The story begins in 1927, with the protagonist, George Valentin (Dujardin), on top of the world, an immensely popular and likable silent film action star in the mold of Douglas Fairbanks. Just after his latest successful premiere he meets an appealing young woman named Peppy Miller (Bejo) and helps her get a start in the movies. They’re clearly attracted to each other, but Valentin is married, so nothing comes of it.
In the meantime talking pictures are rapidly taking over the film business, and Valentin wants nothing to do with them. (When we first see him, it’s a scene from one of his films in which he’s being interrogated by torture and exclaiming, on a title card, “I won’t talk!”)
In reality, a lot of silent-era actors and filmmakers did indeed dismiss sound as a gimmick that if anything took away from the art of motion pictures, the way many today react to 3D or Smell-O-Vision or would be less than enthusiastic about a recorded soundtrack accompanying a painting or a sculpture. Charlie Chaplin couldn’t envision his Tramp character in a speaking role, and in 1931, after Hollywood had otherwise fully completed its rapid transition to silent, he released his most financially and critically successful silent film, City Lights.
At one point Valentin overhears Peppy Miller, by now a major new movie star, attacking silent movies and their style of acting as ludicrous and outdated. He’s offended, but it also helps convince him that his career is over.

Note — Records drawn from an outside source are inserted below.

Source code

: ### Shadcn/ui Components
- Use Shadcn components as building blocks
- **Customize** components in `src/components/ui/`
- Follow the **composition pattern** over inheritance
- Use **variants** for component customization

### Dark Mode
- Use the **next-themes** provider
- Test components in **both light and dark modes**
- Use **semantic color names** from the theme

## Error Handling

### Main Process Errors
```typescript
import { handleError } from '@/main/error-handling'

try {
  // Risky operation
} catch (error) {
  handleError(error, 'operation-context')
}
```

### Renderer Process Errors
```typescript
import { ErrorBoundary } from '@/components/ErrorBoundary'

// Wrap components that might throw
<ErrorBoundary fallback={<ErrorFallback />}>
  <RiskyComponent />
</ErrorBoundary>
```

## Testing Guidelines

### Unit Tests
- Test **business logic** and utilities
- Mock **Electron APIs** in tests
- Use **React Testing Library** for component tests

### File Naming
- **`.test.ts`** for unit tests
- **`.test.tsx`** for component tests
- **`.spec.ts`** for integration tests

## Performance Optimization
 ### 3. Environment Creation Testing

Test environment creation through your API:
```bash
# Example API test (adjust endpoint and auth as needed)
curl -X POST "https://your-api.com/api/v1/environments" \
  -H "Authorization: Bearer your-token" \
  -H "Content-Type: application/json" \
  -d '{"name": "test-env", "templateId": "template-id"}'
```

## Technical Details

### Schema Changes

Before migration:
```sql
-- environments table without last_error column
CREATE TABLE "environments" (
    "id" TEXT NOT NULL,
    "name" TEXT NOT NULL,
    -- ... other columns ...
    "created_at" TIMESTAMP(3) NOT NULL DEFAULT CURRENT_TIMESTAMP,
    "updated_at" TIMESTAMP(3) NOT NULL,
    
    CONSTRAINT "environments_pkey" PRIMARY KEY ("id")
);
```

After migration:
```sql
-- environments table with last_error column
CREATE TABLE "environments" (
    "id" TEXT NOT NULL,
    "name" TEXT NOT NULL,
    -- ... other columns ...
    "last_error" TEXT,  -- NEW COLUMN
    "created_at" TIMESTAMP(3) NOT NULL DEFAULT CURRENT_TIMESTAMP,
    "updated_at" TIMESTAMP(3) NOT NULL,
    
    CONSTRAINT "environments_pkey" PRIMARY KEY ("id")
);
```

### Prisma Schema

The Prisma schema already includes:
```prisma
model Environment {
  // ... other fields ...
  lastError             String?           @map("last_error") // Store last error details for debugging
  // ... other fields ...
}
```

To belabor the obvious, there are echoes here of Singin’ in the Rain and A Star is Born, but the similarities superficial, and in the case of the former almost nonexistent (but see the bit of trivia below).
Today many of us have little appreciation for silent cinema, which as with many arts is an acquired taste. So I was pleasantly surprised that The Artist was well received not just by critics and fans of classic film but also by audiences, many of whom have probably never seen a sound film before. I’ve found that watching a silent film with an audience can make a big difference in one’s reaction to a movie, even more than with a sound film. If you haven’t seen The Artist yet I recommend it, but if possible see it with a group of friends.
By the way, Peppy’s mansion isn’t a studio set; it was actually Mary Pickford’s home before she married Douglas Fairbanks, and the bed you see is really Mary Pickford’s bed. In another connection with the past, Dujardin and Bejo practiced their dance numbers in the same studio used by Debbie Reynolds and Gene Kelly to rehearse for Singin’ in the Rain.